The novel was more about trying to make sense of the changing world around him and prescient analysis of the effect of machines and technology it was than simply the joys of the open road and wind in your hair. More Stockhausen than Steppenwolf!
The 1966 Honda Superhawk that featured in his book is to find a final resting place in the Smithsonian Collections certainly made me feel nostalgic - specifically in the Smithsonian’s National Museum of American History.
Published in 1974 and subtitled as "An Inquiry into Values," the book featured a round trip Pirsig made from Minneapolis/St Paul to San Francisco and back with his then 11 year old son Chris in 1968.

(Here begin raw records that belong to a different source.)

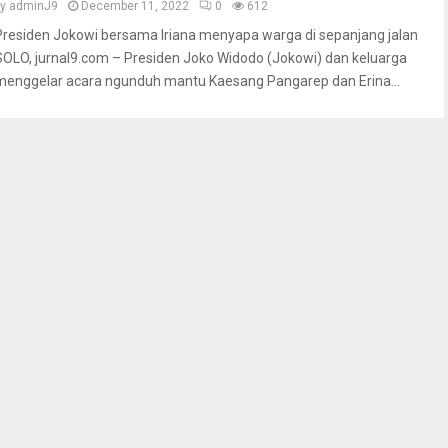
by
adminJ9
December 11, 2022
0
612
Presiden Jokowi bersama Iriana menyapa warga di sepanjang jalan
SOLO, jurnal9.com – Presiden Joko Widodo (Jokowi) dan keluarga
menggelar acara ngunduh mantu Kaesang Pangarep dan Erina...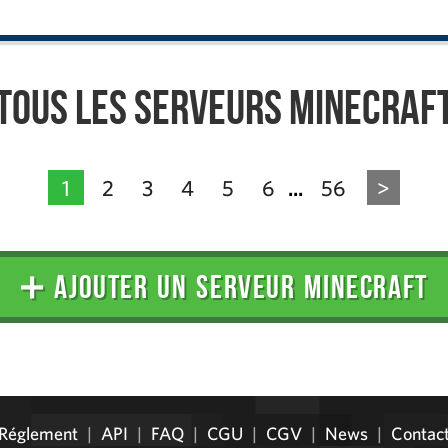
Tous les serveurs Minecraf
1
2
3
4
5
6
56
>
...
➕ AJOUTER UN SERVEUR MINECRAFT
Réglement
|
API
|
FAQ
|
CGU
|
CGV
|
News
|
Contac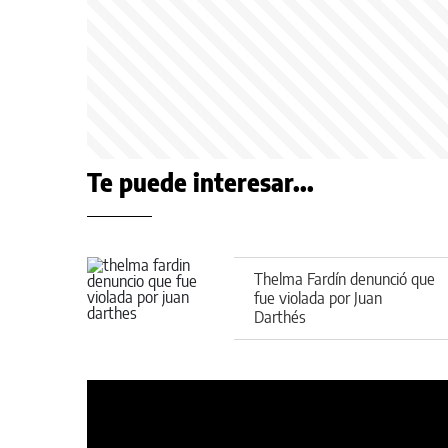
Te puede interesar...
Thelma Fardín denunció que
fue violada por Juan
Darthés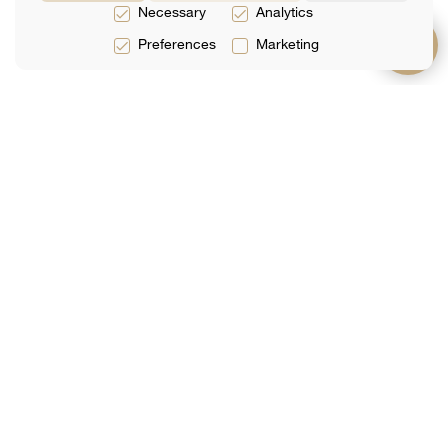
Necessary
Analytics
Preferences
Marketing
სერვისები
შესახებ
დახმარება
Იურიდიული
Გუნდი
FAQ
Მომსახურებები
Შეფასებები
Კონტაქტი
Საგადასახადო
Ანალიტიკა
Ონლაინ
Მომსახურებები
Დაჯავშნა
Საბუღალტრო
Მომსახურება
გამოიწერეთ სიახლეები
Თქვენი Ელ-Ფოსტა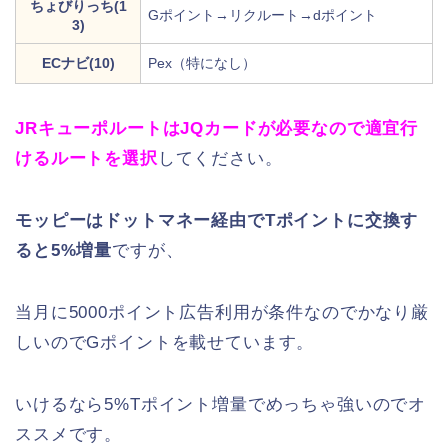
ちょびりっち(1
Gポイント→リクルート→dポイント
3)
ECナビ(10)
Pex（特になし）
JRキューポルートはJQカードが必要なので適宜行
けるルートを選択
してください。
モッピーはドットマネー経由でTポイントに交換す
ると5%増量
ですが、
当月に5000ポイント広告利用が条件なのでかなり厳
しいのでGポイントを載せています。
いけるなら5%Tポイント増量でめっちゃ強いのでオ
ススメです。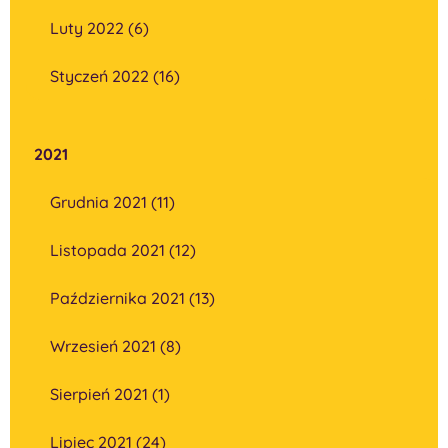
Luty 2022 (6)
Styczeń 2022 (16)
2021
Grudnia 2021 (11)
Listopada 2021 (12)
Października 2021 (13)
Wrzesień 2021 (8)
Sierpień 2021 (1)
Lipiec 2021 (24)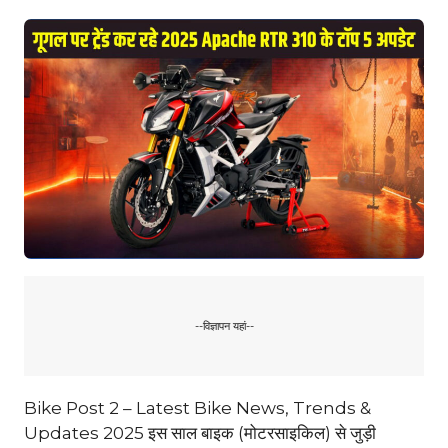
--विज्ञापन यहां--
Bike Post 2 – Latest Bike News, Trends &
Updates 2025 इस साल बाइक (मोटरसाइकिल) से जुड़ी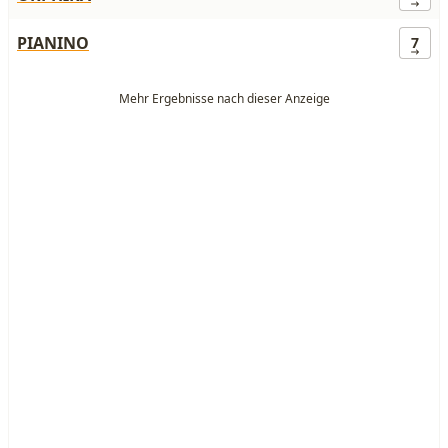
PIANINO
7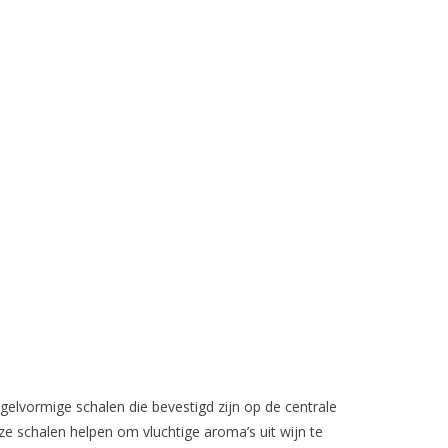
gelvormige schalen die bevestigd zijn op de centrale
e schalen helpen om vluchtige aroma’s uit wijn te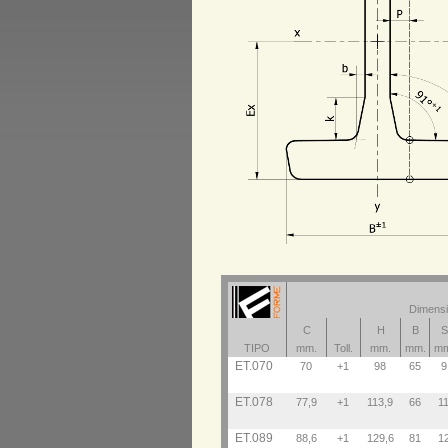
Dimensi
C
H
B
S
TIPO
mm.
Toll.
mm.
mm.
mm
ET.070
70
+1
98
65
9
ET.078
77,9
+1
113,9
66
1
ET.089
88,6
+1
129,6
81
1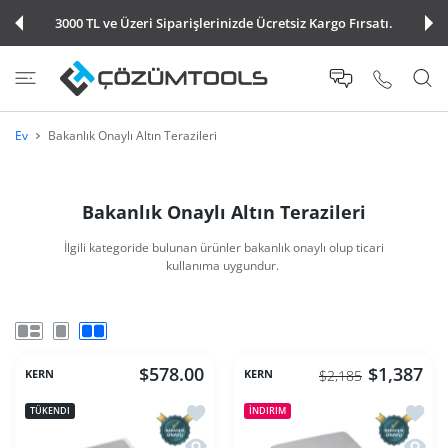
E ATLA
3000 TL ve Üzeri Siparişlerinizde Ücretsiz Kargo Fırsatı.
Ev
Bakanlık Onaylı Altın Terazileri
Bakanlık Onaylı Altın Terazileri
İlgili kategoride bulunan ürünler bakanlık onaylı olup ticari
kullanıma uygundur.
$578.00
$1,387
KERN
KERN
$2,185
İstek listesine ekle Kern 600Gr/0,01Gr
İstek 
TÜKENDI
İNDIRIM
Hızlı Görünüm Kern 600Gr/0,01Gr Hassa
Hızlı 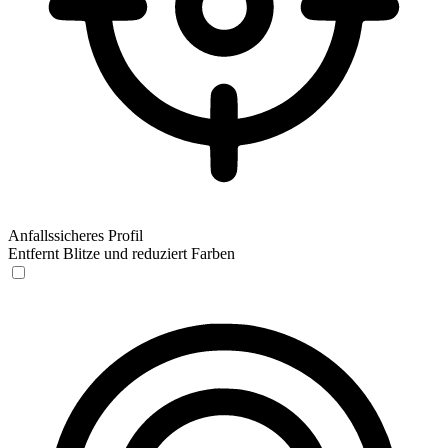
Anfallssicheres Profil
Entfernt Blitze und reduziert Farben
Anfallssicheres Profil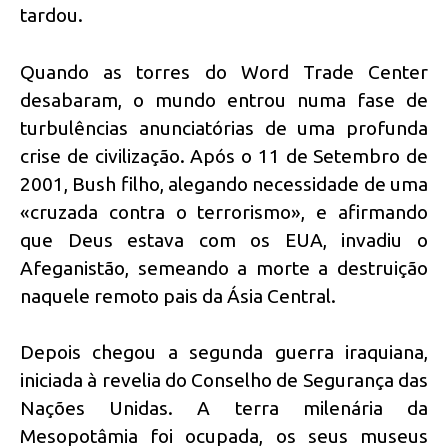
tardou.
Quando as torres do Word Trade Center
desabaram, o mundo entrou numa fase de
turbulências anunciatórias de uma profunda
crise de civilização. Após o 11 de Setembro de
2001, Bush filho, alegando necessidade de uma
«cruzada contra o terrorismo», e afirmando
que Deus estava com os EUA, invadiu o
Afeganistão, semeando a morte a destruição
naquele remoto pais da Ásia Central.
Depois chegou a segunda guerra iraquiana,
iniciada à revelia do Conselho de Segurança das
Nações Unidas. A terra milenária da
Mesopotâmia foi ocupada, os seus museus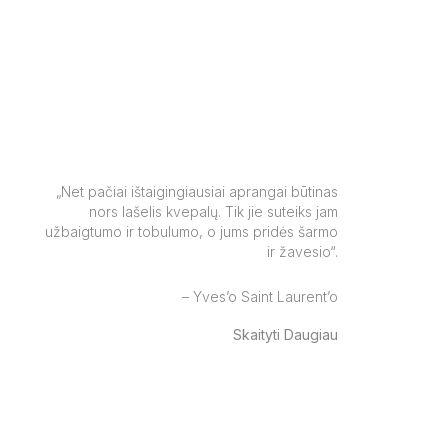
„Net pačiai ištaigingiausiai aprangai būtinas
nors lašelis kvepalų. Tik jie suteiks jam
užbaigtumo ir tobulumo, o jums pridės šarmo
ir žavesio“.
– Yves’o Saint Laurent’o
Skaityti
Daugiau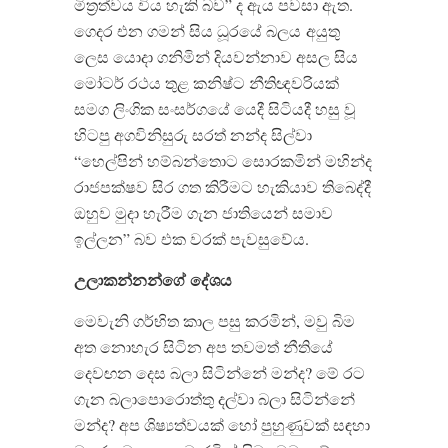
මිත්‍රත්වය විය හැකි බව” ද ඇය පවසා ඇත.
ගෙදර එන ගමන් සිය ධූරයේ බලය
අයුතු
ලෙස යොදා ගනිමින් දියවන්නාව අසල සිය
මෝටර් රථය තුළ කනිෂ්ට නීතිඥවරියක්
සමග ලිංගික සංසර්ගයේ යෙදී සිටියදී හසු වූ
හිටපු අගවිනිසුරු සරත් නන්ද සිල්වා
“හෙල්පින් හම්බන්තොට සොරකමින් මහින්ද
රාජපක්ෂව සිර ගත කිරීමට හැකියාව තිබෙද්දී
ඔහුව මුදා හැරීම ගැන ජාතියෙන් සමාව
ඉල්ලන” බව එක වරක් පැවසුවේය.
උලාකන්නන්ගේ
දේශය
මෙවැනි ගර්භිත කාල පසු කරමින්, මවු බිම
අත නොහැර සිටින අප තවමත් නීතියේ
දෙවඟන දෙස බලා සිටින්නේ මන්ද? මේ රට
ගැන බලාපොරොත්තු දල්වා බලා සිටින්නේ
මන්ද? අප ශිෂ්‍යත්වයක් හෝ පුහුණුවක් සඳහා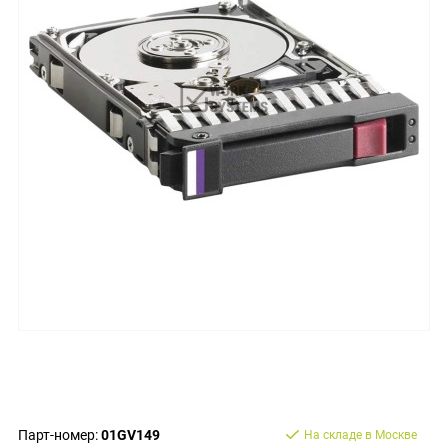
Парт-номер:
01GV149
На складе в Москве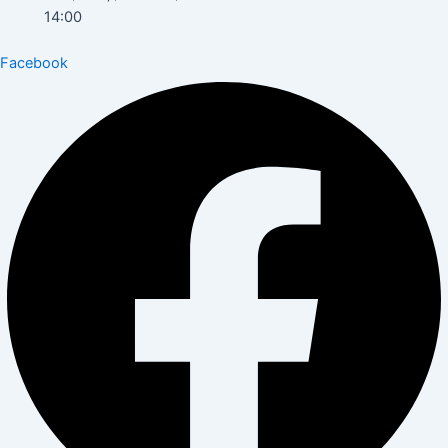
14:00
Facebook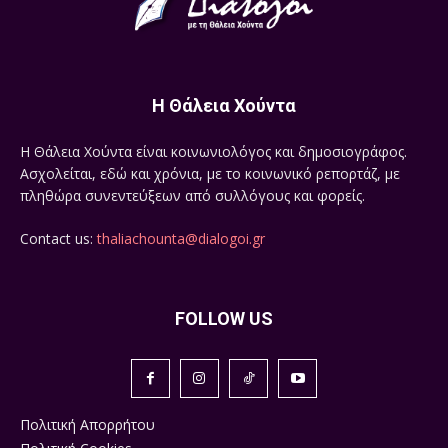
Η Θάλεια Χούντα
Η Θάλεια Χούντα είναι κοινωνιολόγος και δημοσιογράφος.
Ασχολείται, εδώ και χρόνια, με το κοινωνικό ρεπορτάζ, με
πληθώρα συνεντεύξεων από συλλόγους και φορείς.
Contact us:
thaliachounta@dialogoi.gr
FOLLOW US
Πολιτική Απορρήτου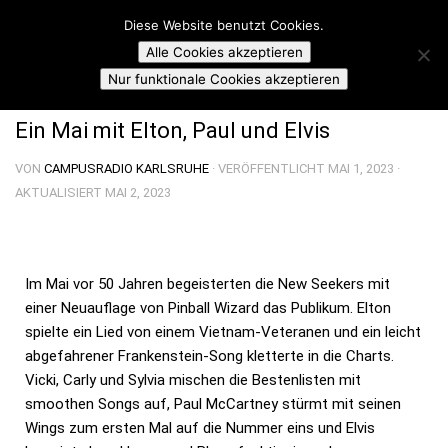
Campusradio Karlsruhe
Diese Website benutzt Cookies.
Skip to content
Alle Cookies akzeptieren
FUNKY FLASHBACK
Nur funktionale Cookies akzeptieren
Ein Mai mit Elton, Paul und Elvis
VON
CAMPUSRADIO KARLSRUHE
· VERÖFFENTLICHT
MAI 1, 2023
·
AKTUALISIERT
MAI 2, 2023
Im Mai vor 50 Jahren begeisterten die New Seekers mit
einer Neuauflage von Pinball Wizard das Publikum. Elton
spielte ein Lied von einem Vietnam-Veteranen und ein leicht
abgefahrener Frankenstein-Song kletterte in die Charts.
Vicki, Carly und Sylvia mischen die Bestenlisten mit
smoothen Songs auf, Paul McCartney stürmt mit seinen
Wings zum ersten Mal auf die Nummer eins und Elvis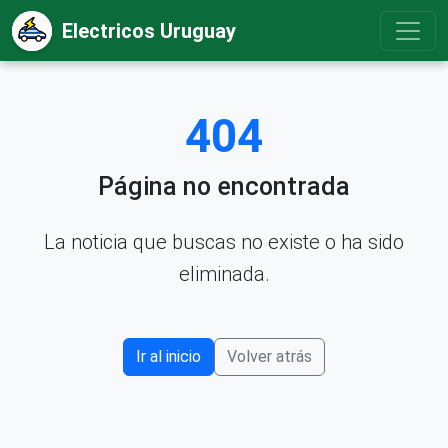
Electricos Uruguay
404
Página no encontrada
La noticia que buscas no existe o ha sido
eliminada.
Ir al inicio
Volver atrás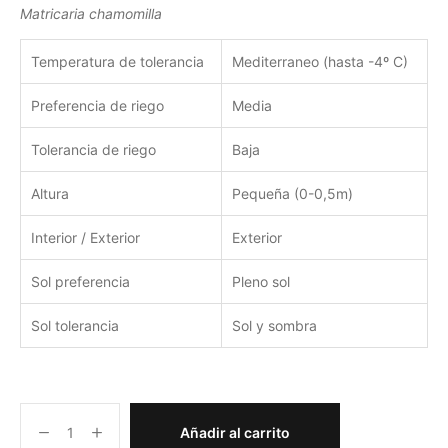
Matricaria chamomilla
Temperatura de tolerancia
Mediterraneo (hasta -4º C)
Preferencia de riego
Media
Tolerancia de riego
Baja
Altura
Pequeña (0-0,5m)
Interior / Exterior
Exterior
Sol preferencia
Pleno sol
Sol tolerancia
Sol y sombra
Añadir al carrito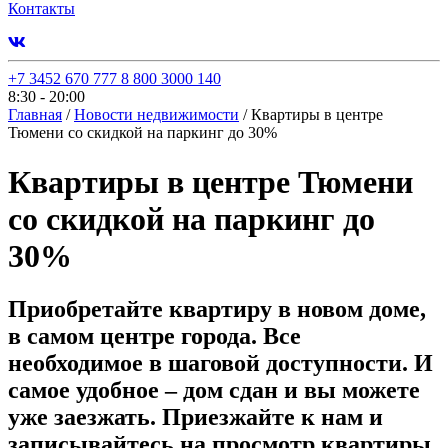
Контакты
+7 3452 670 777
8 800 3000 140
8:30 - 20:00
Главная
/
Новости недвижимости
/
Квартиры в центре
Тюмени со скидкой на паркинг до 30%
Квартиры в центре Тюмени
со скидкой на паркинг до
30%
Приобретайте квартиру в новом доме,
в самом центре города. Все
необходимое в шаговой доступности. И
самое удобное – дом сдан и вы можете
уже заезжать. Приезжайте к нам и
записывайтесь на просмотр квартиры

The restored bike is being gifted to the Smithsonian by Pirsig's widow Wendy, along with Pirsig’s leather jacket, maps, shop manual and other gear from the 1968 ride, a manuscript copy and signed first edition of Zen and the Art of Motorcycle Maintenance and Pirsig’s favorite toolboxes with tools for maintaining his bike and other vehicles as well as tools he made himself.
As someone who has done his own fair share of the 'hard miles' criss-crossing the United States, my abiding take-away from the book is Pirsig's account of how the portions of apple pie got bigger, nicer and less expensive the further west he travelled!